Le covid-19 diable de la démocratie

Confrontées à la nécessité de limiter les libertés individuelles et collectives pour lutter contre le covid-19, les démocraties contemporaines sont déchirées entre défense des acquis libertaires et impératifs sanitaires castrateurs. Lequel prendra à terme le pas sur l’autre ?

Voilà un des effets pervers de la crise sanitaire générée par l’apparition et la propagation du coronavirus à l’échelle mondiale : la suppression, certes temporaire, des libertés fondamentales de chacun. D’aucuns, pour des raisons évidentes de santé publique, y voient une nécessité et, globalement, les mesures de confinement et de restriction drastiques des déplacements privés (hors déplacements professionnels ou impérieux) sont pour l’heure toutes acceptées. Pour l’heure…! Car rien ne permet d’avancer que si la situation actuelle devait perdurer, au-delà des six semaines communément admises pour singulièrement réduire les risques de contagion et de saturation des hôpitaux, l’acceptation de ces mesures serait tout aussi aisée. Et le coronavirus de poser aujourd’hui un réel problème à nos démocraties contemporaines et à nos Etats de droit.

Volte-face et rapport

Ces dernières, basées sur des libertés individuelles qui font de chacun de nous des acteurs et citoyens souverains, sont désormais obligées de faire volte-face et d’appliquer des méthodes qui laissent parfois exhaler des relents de républiques bananières, voire plus comme l’exemple hongrois vient le démontrer (lemonde.fr : https://www.lemonde.fr/international) Forces de l’ordre disséminées sur l’ensemble du territoire, contrôle des déplacements, verbalisation, fermeture des aéroports…Autant de mesures et de réalités qui éloignent les démocraties contemporaines des concepts qui les fondent. Alors oui ! Effectivement, le covid-19 défie les régimes démocratiques en les renvoyant à des extrémités que le virus impose tout en malmenant les bases de l’État de droit. L’irruption du covid-19 n’est pas sans interroger des démocraties peu habituées, voire pas du tout, à discuter leurs libertés avec un ennemi invisible et pourtant dévastateur. La question qui se pose alors est de savoir si nos démocraties seront capables d’accepter le bouleversement sociétal que génère ce virus ? Insupportable dilemme, impossible nœud gordien à trancher. Il faut désormais, sinon s’en convaincre, du moins commencer à s’y préparer, la potentielle multiplication d’épisodes pandémiques dans les années à venir va modifier notre rapport à la liberté en général et aux libertés collectives et individuelles en particulier. Nombre de nos régimes démocratiques actuels se sont créés et ont prospéré sur le postulat considéré comme intangible que la nature était au service de l’Homme.
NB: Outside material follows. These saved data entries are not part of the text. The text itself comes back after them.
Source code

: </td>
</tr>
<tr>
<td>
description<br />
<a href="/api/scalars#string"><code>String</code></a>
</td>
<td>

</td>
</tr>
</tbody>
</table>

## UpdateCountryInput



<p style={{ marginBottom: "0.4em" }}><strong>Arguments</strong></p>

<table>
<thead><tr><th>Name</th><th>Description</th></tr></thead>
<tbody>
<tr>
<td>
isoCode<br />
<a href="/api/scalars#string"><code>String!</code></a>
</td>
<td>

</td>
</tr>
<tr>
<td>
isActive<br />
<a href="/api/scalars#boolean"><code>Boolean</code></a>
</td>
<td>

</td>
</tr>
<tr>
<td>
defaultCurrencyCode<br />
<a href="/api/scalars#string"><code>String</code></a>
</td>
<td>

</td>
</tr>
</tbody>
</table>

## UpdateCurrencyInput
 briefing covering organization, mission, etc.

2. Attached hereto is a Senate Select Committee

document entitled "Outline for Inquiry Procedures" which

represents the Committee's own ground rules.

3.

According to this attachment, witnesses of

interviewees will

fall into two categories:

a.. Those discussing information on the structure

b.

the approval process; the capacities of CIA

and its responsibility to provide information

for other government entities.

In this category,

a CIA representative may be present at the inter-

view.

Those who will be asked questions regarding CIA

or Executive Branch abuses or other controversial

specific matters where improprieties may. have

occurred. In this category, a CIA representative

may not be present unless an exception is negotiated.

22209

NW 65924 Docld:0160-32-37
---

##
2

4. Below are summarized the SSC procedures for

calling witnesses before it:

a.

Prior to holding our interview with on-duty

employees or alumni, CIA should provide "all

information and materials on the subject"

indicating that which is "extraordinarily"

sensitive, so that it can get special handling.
Longtemps, ce dernier a considéré sa place sur Terre comme une évidence que rien ne pouvait remettre en cause et ce dans une forme de darwinisme mal compris, appliqué à tort et sans discernement.
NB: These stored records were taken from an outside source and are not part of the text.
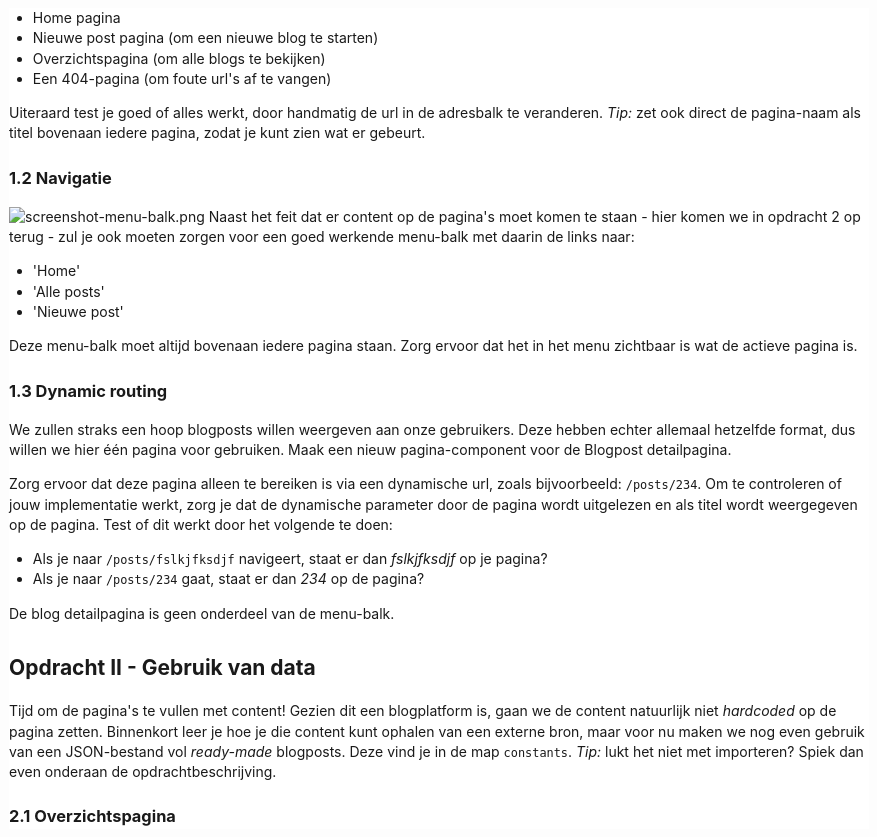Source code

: * Home pagina
* Nieuwe post pagina (om een nieuwe blog te starten)
* Overzichtspagina (om alle blogs te bekijken)
* Een 404-pagina (om foute url's af te vangen)

Uiteraard test je goed of alles werkt, door handmatig de url in de adresbalk te veranderen. _Tip:_ zet ook direct de
  pagina-naam als titel bovenaan iedere pagina, zodat je kunt zien wat er gebeurt.

### 1.2 Navigatie

![screenshot-menu-balk.png](src/assets/screenshots/screenshot-menu-balk.png)
Naast het feit dat er content op de pagina's moet komen te staan - hier komen we in opdracht 2 op terug - zul je ook
moeten zorgen voor een goed werkende menu-balk met daarin de links naar:

* 'Home'
* 'Alle posts'
* 'Nieuwe post'

Deze menu-balk moet altijd bovenaan iedere pagina staan. Zorg ervoor dat het in het menu zichtbaar is wat de actieve
  pagina is.

### 1.3 Dynamic routing

We zullen straks een hoop blogposts willen weergeven aan onze gebruikers. Deze hebben echter allemaal hetzelfde format,
dus willen we hier één pagina voor gebruiken. Maak een nieuw pagina-component voor de Blogpost detailpagina. 

Zorg ervoor dat deze pagina alleen te bereiken is via een dynamische url, zoals bijvoorbeeld: `/posts/234`. Om te controleren of
jouw implementatie werkt, zorg je dat de dynamische parameter door de pagina wordt uitgelezen en als titel wordt
weergegeven op de pagina. Test of dit werkt door het volgende te doen:

* Als je naar `/posts/fslkjfksdjf` navigeert, staat er dan _fslkjfksdjf_ op je pagina?
* Als je naar `/posts/234` gaat, staat er dan _234_ op de pagina?

De blog detailpagina is geen onderdeel van de menu-balk.

## Opdracht II - Gebruik van data

Tijd om de pagina's te vullen met content! Gezien dit een blogplatform is, gaan we de content natuurlijk niet
_hardcoded_ op de pagina zetten. Binnenkort leer je hoe je die content kunt ophalen van een externe bron, maar voor nu
maken we nog even gebruik van een JSON-bestand vol _ready-made_ blogposts. Deze vind je in de map `constants`. _Tip:_
lukt het niet met importeren? Spiek dan even onderaan de opdrachtbeschrijving.

### 2.1 Overzichtspagina
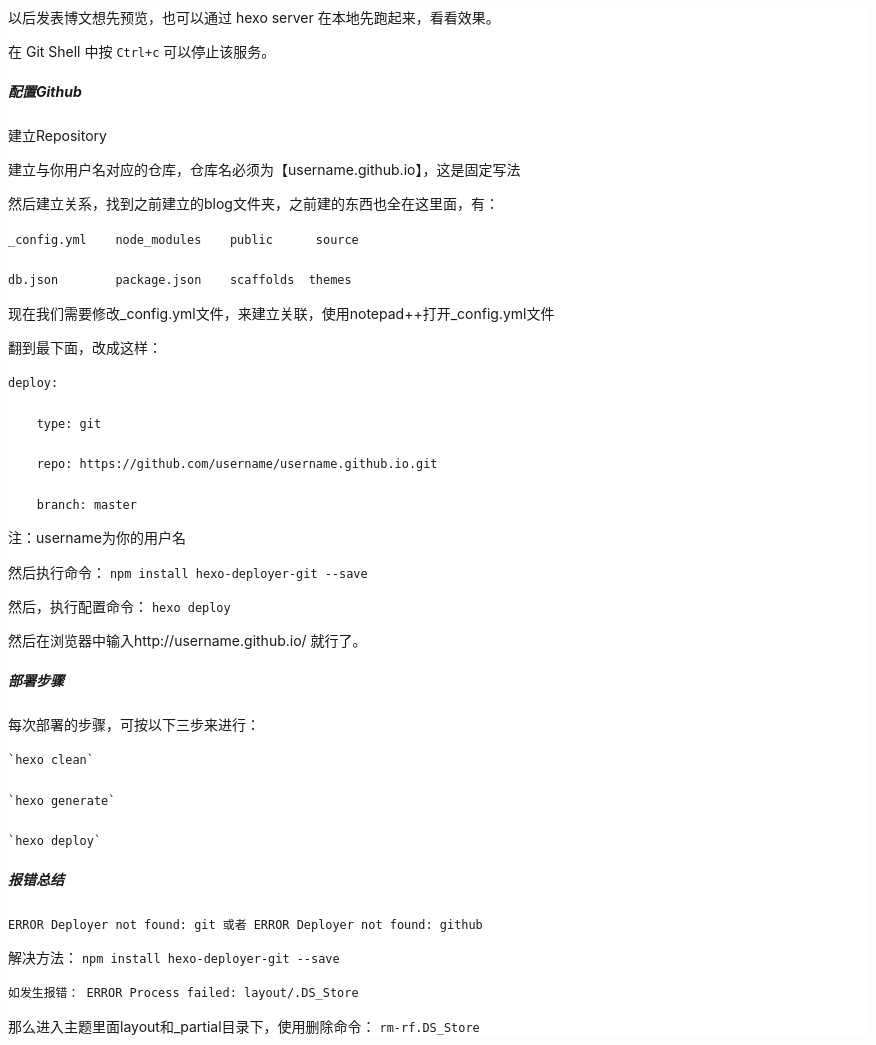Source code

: 以后发表博文想先预览，也可以通过 hexo server 在本地先跑起来，看看效果。

在 Git Shell 中按 `Ctrl+c` 可以停止该服务。


##### 配置Github

建立Repository

建立与你用户名对应的仓库，仓库名必须为【username.github.io】，这是固定写法

然后建立关系，找到之前建立的blog文件夹，之前建的东西也全在这里面，有：

    _config.yml    node_modules    public      source

    db.json        package.json    scaffolds  themes


现在我们需要修改_config.yml文件，来建立关联，使用notepad++打开_config.yml文件

翻到最下面，改成这样：


    deploy:

        type: git

        repo: https://github.com/username/username.github.io.git

        branch: master


注：username为你的用户名


然后执行命令：
`npm install hexo-deployer-git --save`

然后，执行配置命令：
`hexo deploy`

然后在浏览器中输入http://username.github.io/ 就行了。


##### 部署步骤

每次部署的步骤，可按以下三步来进行：

    `hexo clean`

    `hexo generate`

    `hexo deploy`



##### 报错总结

    ERROR Deployer not found: git 或者 ERROR Deployer not found: github

解决方法：
`npm install hexo-deployer-git --save`

    如发生报错： ERROR Process failed: layout/.DS_Store

那么进入主题里面layout和_partial目录下，使用删除命令：
`rm-rf.DS_Store`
Insouciance et socialisation

Le covid-19, dernier épisode en date d’autres accidents viraux (Peste Noire 1347 – 1352 ; Grippe espagnole 1918 – 1919 ; SRAS 2002) a ceci de particulier qu’il a fait irruption dans un monde où la notion de liberté était fondamentalement acquise, consubstantielle de modes de vie qui se baignaient d’insouciance et que personne ne souhaitait remettre en question. A ceci s’ajoute une intégration économique paroxystique qui ne prévalait pas par le passé, y compris en 2002 où le principe de mondialisation, avancé certes, ne l’était pas autant qu’à ce jour, intégration qui démultiplie les effets du covid-19. Les interactions économiques du XIVème siècle, voire du XXème ou du début du XXIème n’égalent en rien celles qui prévalent à ce jour et expliquent aussi pourquoi aucune mesures de confinement et de restrictions des libertés n’avaient été alors appliquées. Est-ce à dire qu’il faudra vivre cloîtré et refuser toute socialisation ? Non naturellement, mais il faudra dans les années à venir peut-être admettre la réduction de certaines libertés individuelles, voire collectives, pour préserver notre mode de vie, à réinventer de surcroît. D’aucuns crieraient à des politiques liberticides ! Ils auraient raison mais force est de constater aussi que l’état du monde après le passage du covid-19 appellera certainement à une impérieuse et profonde remise en question.